Records from a data collection
──────

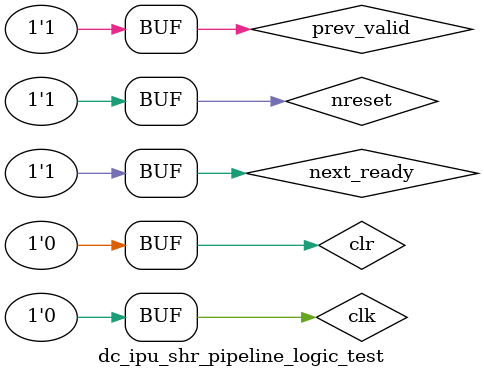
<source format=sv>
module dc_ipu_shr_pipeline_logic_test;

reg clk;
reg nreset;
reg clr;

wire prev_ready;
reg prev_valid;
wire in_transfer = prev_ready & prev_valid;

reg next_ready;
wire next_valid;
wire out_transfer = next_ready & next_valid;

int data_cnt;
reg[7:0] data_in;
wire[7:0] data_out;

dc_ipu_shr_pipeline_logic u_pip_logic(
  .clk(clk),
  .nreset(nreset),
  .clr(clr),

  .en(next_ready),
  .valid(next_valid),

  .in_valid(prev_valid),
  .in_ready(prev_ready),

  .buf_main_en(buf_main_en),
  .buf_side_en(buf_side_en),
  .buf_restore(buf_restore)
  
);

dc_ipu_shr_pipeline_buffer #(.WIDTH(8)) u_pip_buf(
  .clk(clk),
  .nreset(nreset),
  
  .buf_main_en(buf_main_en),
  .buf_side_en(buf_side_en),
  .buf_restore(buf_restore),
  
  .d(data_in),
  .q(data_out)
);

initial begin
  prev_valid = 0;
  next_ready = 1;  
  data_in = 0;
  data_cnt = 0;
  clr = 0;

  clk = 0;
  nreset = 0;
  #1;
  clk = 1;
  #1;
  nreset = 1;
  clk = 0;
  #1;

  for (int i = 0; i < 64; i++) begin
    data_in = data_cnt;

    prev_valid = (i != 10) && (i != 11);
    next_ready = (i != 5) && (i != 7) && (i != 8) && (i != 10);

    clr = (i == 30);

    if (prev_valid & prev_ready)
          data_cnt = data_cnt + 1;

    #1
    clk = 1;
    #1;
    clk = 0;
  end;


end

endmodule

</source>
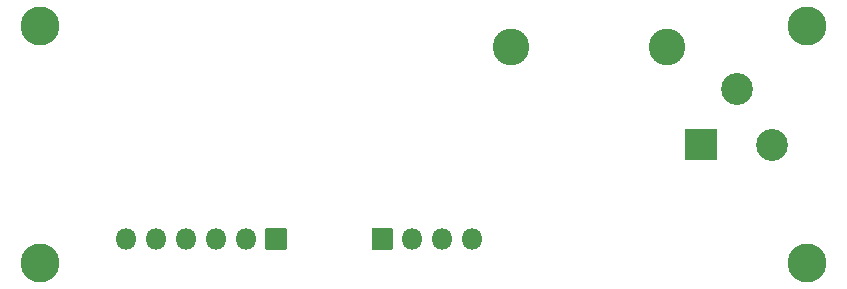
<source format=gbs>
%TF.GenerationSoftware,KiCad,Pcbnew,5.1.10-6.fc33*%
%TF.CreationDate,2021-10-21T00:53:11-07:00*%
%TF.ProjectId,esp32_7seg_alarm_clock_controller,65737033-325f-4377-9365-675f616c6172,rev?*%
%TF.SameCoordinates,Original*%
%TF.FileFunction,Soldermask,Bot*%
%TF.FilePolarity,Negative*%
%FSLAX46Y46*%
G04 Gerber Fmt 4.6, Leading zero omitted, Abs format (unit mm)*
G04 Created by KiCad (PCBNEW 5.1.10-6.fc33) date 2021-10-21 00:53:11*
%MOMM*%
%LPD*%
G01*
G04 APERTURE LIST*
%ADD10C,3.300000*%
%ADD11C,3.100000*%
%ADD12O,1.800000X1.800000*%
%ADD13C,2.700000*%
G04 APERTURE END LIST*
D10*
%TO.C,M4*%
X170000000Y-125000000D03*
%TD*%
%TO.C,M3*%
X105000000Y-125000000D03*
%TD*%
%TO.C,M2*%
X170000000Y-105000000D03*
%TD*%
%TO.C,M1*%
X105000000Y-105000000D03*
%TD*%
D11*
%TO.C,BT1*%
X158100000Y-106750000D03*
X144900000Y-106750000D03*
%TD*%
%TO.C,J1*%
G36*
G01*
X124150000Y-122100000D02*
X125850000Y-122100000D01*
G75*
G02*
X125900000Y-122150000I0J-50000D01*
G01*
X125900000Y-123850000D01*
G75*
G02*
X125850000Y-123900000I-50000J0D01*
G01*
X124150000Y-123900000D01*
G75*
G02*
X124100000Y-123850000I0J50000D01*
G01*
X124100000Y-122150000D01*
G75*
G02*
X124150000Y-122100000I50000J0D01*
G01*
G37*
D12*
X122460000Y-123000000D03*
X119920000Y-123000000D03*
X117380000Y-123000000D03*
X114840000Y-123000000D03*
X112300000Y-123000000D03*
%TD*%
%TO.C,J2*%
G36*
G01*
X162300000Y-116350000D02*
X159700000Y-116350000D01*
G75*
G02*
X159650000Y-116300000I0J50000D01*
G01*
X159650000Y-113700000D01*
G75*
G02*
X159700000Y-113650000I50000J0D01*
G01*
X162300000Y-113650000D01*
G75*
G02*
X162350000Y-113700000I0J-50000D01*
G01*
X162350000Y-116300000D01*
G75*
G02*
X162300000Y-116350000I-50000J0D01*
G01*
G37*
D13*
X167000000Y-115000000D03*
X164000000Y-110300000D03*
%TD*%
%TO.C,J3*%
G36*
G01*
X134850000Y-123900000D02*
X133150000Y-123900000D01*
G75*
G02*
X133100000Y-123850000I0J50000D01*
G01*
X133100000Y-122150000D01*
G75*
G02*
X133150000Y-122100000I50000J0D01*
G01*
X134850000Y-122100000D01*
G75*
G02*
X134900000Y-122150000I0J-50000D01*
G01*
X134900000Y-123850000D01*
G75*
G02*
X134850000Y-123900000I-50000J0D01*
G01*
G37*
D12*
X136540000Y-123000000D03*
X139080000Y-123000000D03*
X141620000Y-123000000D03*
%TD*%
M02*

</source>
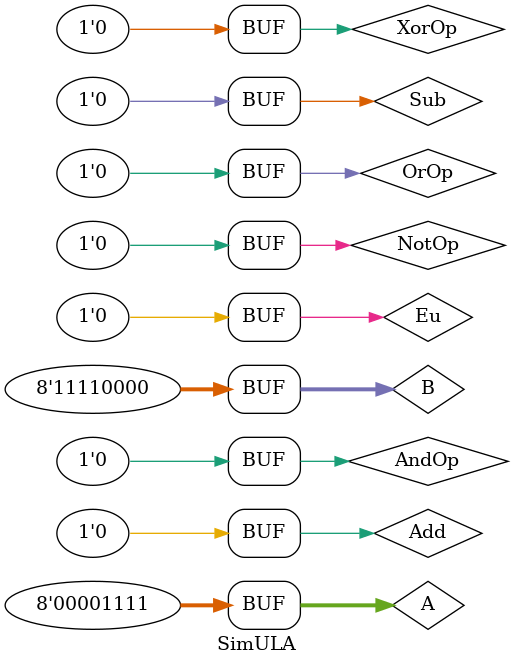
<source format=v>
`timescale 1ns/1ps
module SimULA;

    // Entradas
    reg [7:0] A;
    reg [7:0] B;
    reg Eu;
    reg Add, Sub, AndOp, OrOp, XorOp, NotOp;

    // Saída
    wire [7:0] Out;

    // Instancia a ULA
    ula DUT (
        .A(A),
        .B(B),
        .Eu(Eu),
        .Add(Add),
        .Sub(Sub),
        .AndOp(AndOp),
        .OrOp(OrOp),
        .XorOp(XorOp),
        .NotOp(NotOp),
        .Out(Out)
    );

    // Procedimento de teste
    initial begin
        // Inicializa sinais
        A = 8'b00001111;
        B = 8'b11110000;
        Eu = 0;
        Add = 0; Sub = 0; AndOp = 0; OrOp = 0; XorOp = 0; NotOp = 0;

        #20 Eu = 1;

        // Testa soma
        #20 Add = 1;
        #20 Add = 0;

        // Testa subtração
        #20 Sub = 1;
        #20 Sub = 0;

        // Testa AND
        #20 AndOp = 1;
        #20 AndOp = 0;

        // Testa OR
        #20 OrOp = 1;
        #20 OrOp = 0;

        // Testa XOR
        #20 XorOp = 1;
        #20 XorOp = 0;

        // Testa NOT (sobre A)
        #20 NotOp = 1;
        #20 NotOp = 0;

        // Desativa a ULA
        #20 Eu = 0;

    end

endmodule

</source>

──────

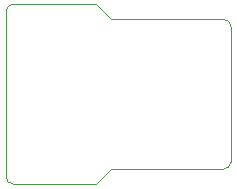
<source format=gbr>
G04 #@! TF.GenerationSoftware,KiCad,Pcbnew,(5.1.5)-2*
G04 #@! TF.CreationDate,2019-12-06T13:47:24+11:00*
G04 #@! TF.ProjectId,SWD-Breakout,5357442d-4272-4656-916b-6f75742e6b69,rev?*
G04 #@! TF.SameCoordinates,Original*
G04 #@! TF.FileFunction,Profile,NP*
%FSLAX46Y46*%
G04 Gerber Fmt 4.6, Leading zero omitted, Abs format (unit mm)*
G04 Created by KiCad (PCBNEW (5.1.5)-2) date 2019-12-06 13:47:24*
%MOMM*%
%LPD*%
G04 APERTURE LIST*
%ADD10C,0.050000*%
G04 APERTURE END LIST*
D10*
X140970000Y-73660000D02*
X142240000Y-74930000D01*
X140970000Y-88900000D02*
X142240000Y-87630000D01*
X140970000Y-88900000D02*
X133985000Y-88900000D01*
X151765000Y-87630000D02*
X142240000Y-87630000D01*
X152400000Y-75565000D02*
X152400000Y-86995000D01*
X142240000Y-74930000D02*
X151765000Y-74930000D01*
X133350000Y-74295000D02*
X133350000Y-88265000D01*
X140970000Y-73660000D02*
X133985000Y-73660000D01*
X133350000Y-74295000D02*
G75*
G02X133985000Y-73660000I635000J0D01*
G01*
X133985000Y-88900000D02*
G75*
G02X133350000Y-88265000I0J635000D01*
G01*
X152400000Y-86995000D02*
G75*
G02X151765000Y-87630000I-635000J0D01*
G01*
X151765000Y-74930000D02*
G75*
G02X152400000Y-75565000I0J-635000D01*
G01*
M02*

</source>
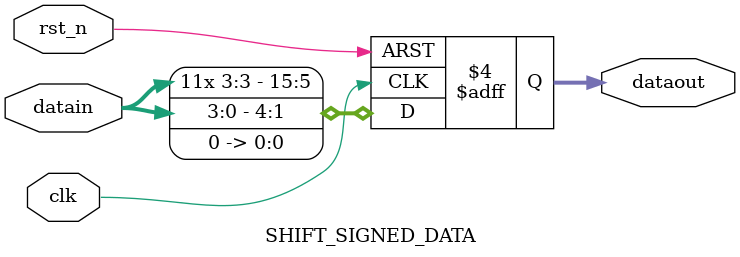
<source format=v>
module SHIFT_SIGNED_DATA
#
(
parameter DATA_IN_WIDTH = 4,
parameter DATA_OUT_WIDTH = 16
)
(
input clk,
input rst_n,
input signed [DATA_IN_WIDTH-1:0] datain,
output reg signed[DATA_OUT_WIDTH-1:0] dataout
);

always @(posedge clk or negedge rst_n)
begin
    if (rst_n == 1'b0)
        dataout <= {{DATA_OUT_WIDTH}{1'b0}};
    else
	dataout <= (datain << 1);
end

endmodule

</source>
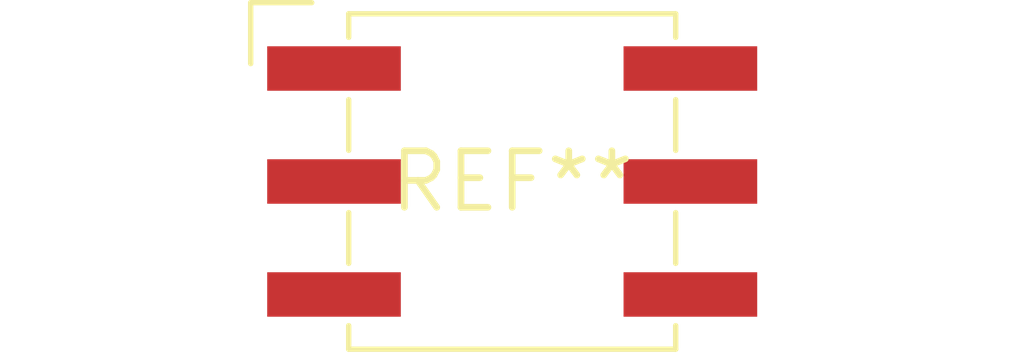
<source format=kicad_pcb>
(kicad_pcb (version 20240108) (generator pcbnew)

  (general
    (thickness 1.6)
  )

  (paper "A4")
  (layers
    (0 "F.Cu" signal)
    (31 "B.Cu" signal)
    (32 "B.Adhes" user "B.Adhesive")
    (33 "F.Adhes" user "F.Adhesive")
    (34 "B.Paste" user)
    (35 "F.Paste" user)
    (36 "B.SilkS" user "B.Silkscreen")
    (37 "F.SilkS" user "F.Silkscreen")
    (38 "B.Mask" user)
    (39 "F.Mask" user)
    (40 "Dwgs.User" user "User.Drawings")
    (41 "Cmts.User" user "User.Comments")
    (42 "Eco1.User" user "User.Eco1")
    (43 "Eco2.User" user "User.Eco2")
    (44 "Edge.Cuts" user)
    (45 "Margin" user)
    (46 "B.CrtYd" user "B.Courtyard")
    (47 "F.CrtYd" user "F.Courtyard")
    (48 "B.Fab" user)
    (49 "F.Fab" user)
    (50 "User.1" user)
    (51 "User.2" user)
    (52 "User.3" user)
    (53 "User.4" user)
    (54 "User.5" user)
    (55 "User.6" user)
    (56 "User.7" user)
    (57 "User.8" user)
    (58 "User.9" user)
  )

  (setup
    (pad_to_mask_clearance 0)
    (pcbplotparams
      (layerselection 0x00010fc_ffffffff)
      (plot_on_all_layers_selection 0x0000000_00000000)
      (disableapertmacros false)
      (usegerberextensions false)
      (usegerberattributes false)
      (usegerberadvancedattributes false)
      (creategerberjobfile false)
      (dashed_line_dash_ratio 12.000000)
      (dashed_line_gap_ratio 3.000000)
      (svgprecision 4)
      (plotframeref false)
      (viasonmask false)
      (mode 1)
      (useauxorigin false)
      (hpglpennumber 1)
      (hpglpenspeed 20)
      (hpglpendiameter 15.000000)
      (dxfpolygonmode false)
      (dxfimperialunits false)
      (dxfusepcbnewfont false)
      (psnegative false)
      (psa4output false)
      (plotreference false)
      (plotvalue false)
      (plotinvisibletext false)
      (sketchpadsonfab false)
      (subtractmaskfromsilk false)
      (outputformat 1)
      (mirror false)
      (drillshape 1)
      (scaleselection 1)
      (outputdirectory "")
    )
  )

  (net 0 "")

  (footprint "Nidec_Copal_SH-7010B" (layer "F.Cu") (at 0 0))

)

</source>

──────

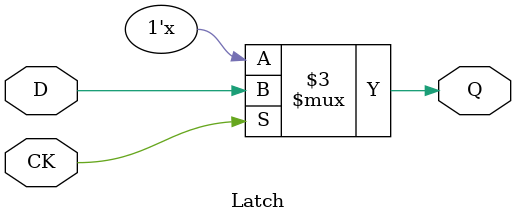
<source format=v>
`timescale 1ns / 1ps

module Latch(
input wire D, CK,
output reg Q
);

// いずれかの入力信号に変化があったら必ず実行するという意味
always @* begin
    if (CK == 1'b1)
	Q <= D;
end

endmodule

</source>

──────

- Problem description -
Your answer should be a number only: the count of lines above in which the string "Created" appears.

- Exercise response -
2